Ask Jeeves Blog: Mozilla’s On Fire: “We discussed Ask Jeeves desktop search and the notion of open-sourcing it. We’re open at two levels. Contributing just the core desktop indexing technology or possibly the entire desktop search application. They discussed how/what they would evaluate before accepting a major piece of code/product contribution: code size, internationalization, etc. Whether or not we partner with Mozilla on this effort, Chris and team thought it was a good idea for us to pursue overall.”
Lot’s of folks think good open-source desktop search can already be easily implemented with tools like Lucene. But desktop search has exacting requirements.
- Download size should be small, which rules out Java and C#, since you can’t afford to require a large runtime environment.
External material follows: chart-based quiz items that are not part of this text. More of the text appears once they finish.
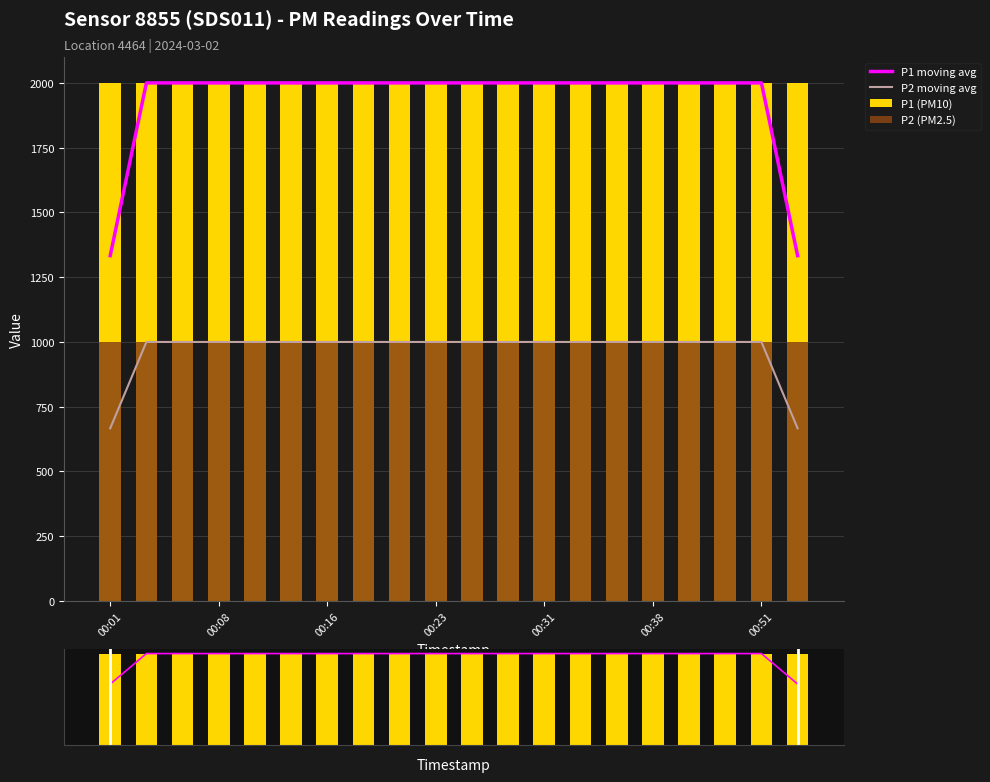

Rank the categories by P1 (PM10) value from lowest to highest.

00:01, 00:08, 00:16, 00:23, 00:31, 00:38, 00:51, 7, 8, 9, 10, 11, 12, 13, 14, 15, 16, 17, 18, 19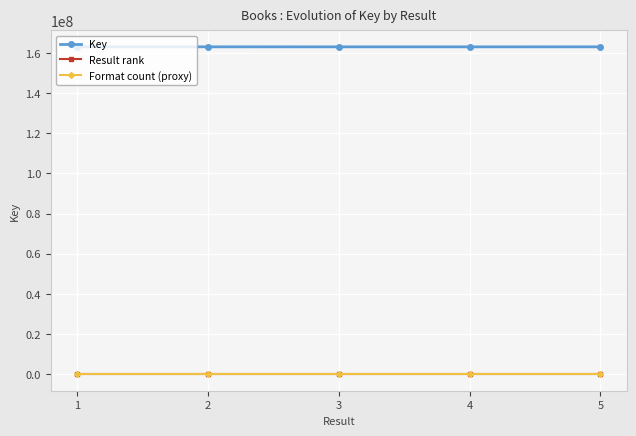

True or false: Format count (proxy) has more than 2 points higher than both neighbors.

False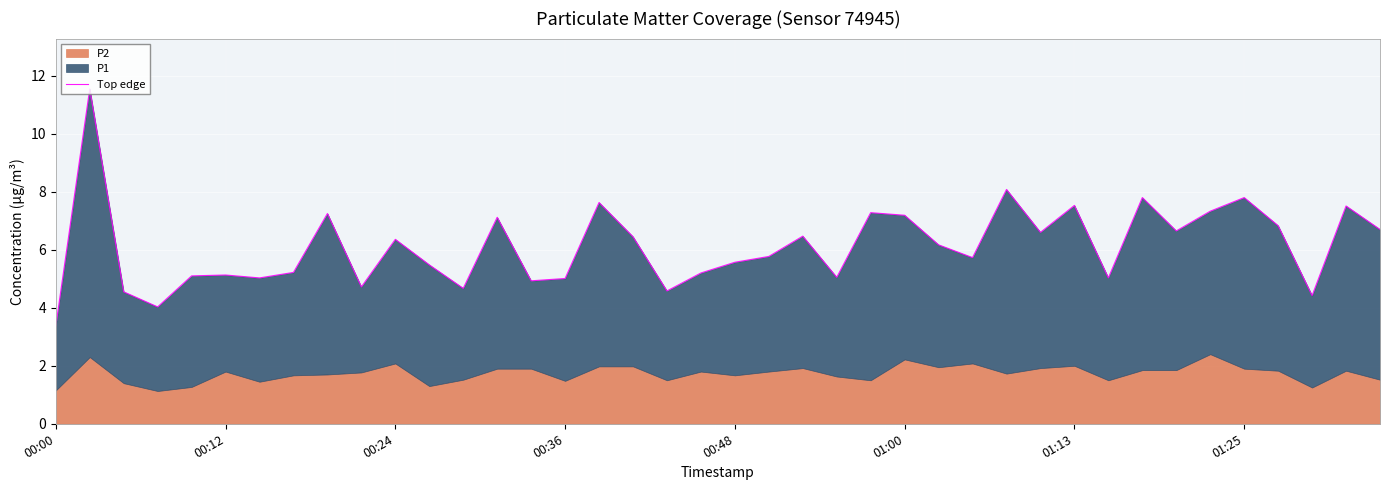

How many values exceed 6?

20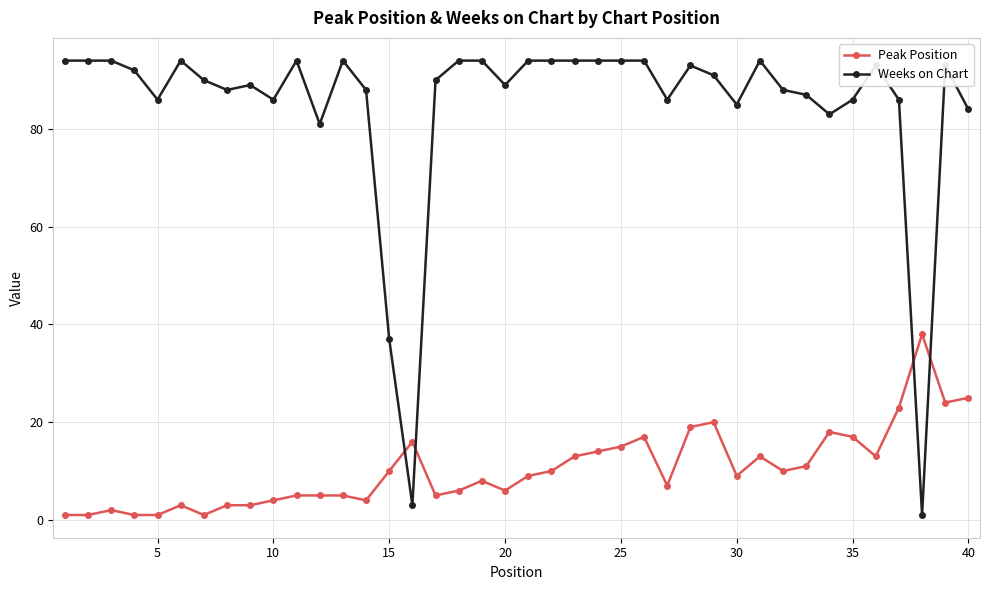

Which series has the largest total across all categories?

Weeks on Chart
- Lots of document formats must be supported. Yet many document format conversion tools are quite large, too large for inclusion. So, a good desktop search application might need to implement its own format converters, no small burden.
- The performance requirements of desktop search are not too demanding, since the number of documents is unlikely to exceed a few million, but indexing must be unobtrusive. It needs to run in the background when the user is idle. Ideally it shouldn’t greatly disrupt the virtual memory working-set, or else, when the user returns the system will be sluggish. This probably requires platform-dependent code.
In the end, the core search and indexing code (like Lucene provides) is only a small part of the application, and Java, while cross-platform, requires a runtime that’s too big for convenient download, and doesn’t give easy access to platform-specific scheduling features.
The Beagle folks have defied these odds, albeit for a not-yet-mainstream platform.
There’s still hope for mass-market Lucene-based desktop search: GCJ is cross-platform, makes it easy to invoke platform-specifics, and may soon have a tiny runtime. A C++ port exists and a C port of Lucene is underway. Machines and networks keep getting faster; scheduling and download-size issues will diminish. In the meantime, perhaps Ask Jeeves will fill this gap.